Nonetheless, energy independence remains a worthy goal, at least as a direction to head in, rather than an end goal to be attained in the short term.
Moving in that direction, as Steve Kretzmann explains in the U.S. context, will require achieving independence from the political influence of Big Oil. For most countries, it will also eventually mean rapidly replacing reliance on oil altogether — a necessity in any case to address global warming. Progress in each of these areas — independence from Big Oil’s political influence, and independence from oil reliance — will go hand-in-hand.
A medium-term effort to achieve independence from oil — and other fossil fuels — will require creation of new global institutions and rules, as “A Call for Global Economic and Energy Transitions” in this issue suggests.
But success in such a systemic shift is only likely to come if shorter-term priorities can be achieved.
Here’s an 8-step plan forward, focusing on achieving U.S. independence from oil:                                                           

  1. Stigmatize Big Oil. The public health gains from reduced cigarette smoking depended crucially on the vilification of Big Tobacco. When the public perceived the tobacco companies as an illegitimate player in policy debates, it became much more possible to pursue evidence-based health policy.
  2. Kick Big Oil Out of Politics. Absent comprehensive campaign finance and lobby reform, Big Oil will continue to cast a pall over energy policy debates. That is, unless there is a focused campaign that makes the cost of accepting oil industry contributions greater than their monetary benefit, and makes it unpalatable for policymakers to meet with industry lobbyists. Oil Change International is leading the effort to achieve this political and cultural shift, through its Separation of Oil and State initiative.

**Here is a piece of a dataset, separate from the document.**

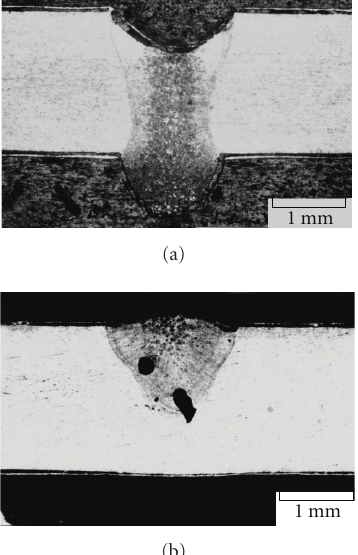
Figure 8: Fusion zone configuration of alloy AA5083 made using P = 4kW, S = 6m/min. (a) Dd = − 1 . 5 mm, (b) Dd = −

  3. End all governmental subsidies of oil drilling and production, including support for Big Oil’s overseas operations. Plough all savings into renewable energy research and development (R&D), deployment of existing technologies and support for efficiency measures.
  4. Impose a windfall profits tax on Big Oil. With their grip over limited U.S. refining capacity, the major oil companies now routinely price-gouge consumers. Their excess profits should be taxed, and devoted to renewables and efficiency.
  5. Most oil is used for transport, meaning efforts to reduce oil dependence must focus on car and truck usage of gasoline. The 2007 Energy Bill increased fuel efficiency standards, requiring cars average 35 miles per gallon by 2020. This is less than many European countries and Japan and China require right now, as the International Energy Agency has noted. Much more aggressive standards, starting right away and ratcheting up continuously, must be put in place.
  6. Mandating electric cars. Even as gasoline-fueled cars become more efficient, they must be displaced by cars that do not rely on the internal combustion engine. If there is a political mandate, electric and perhaps hydrogen cars will be feasible in the near term.
  7. There must be a major build out of public transportation, both locally and regionally. Local public transportation should be free.
  8. Federal and state governments must invest large sums — tens of billions of dollars annually — in renewable energy and energy efficiency technologies. Where possible, the fruits of these investments should be made available nonexclusively, and never licensed to create price-gouging monopolies.

There is nothing particularly innovative about this agenda, which is no different than it would have been a quarter century ago. Stagnation on energy policy reflects, to a very considerable degree, the oil industry’s enormous political power. Achieving independence from oil is at least as much a political as technological challenge.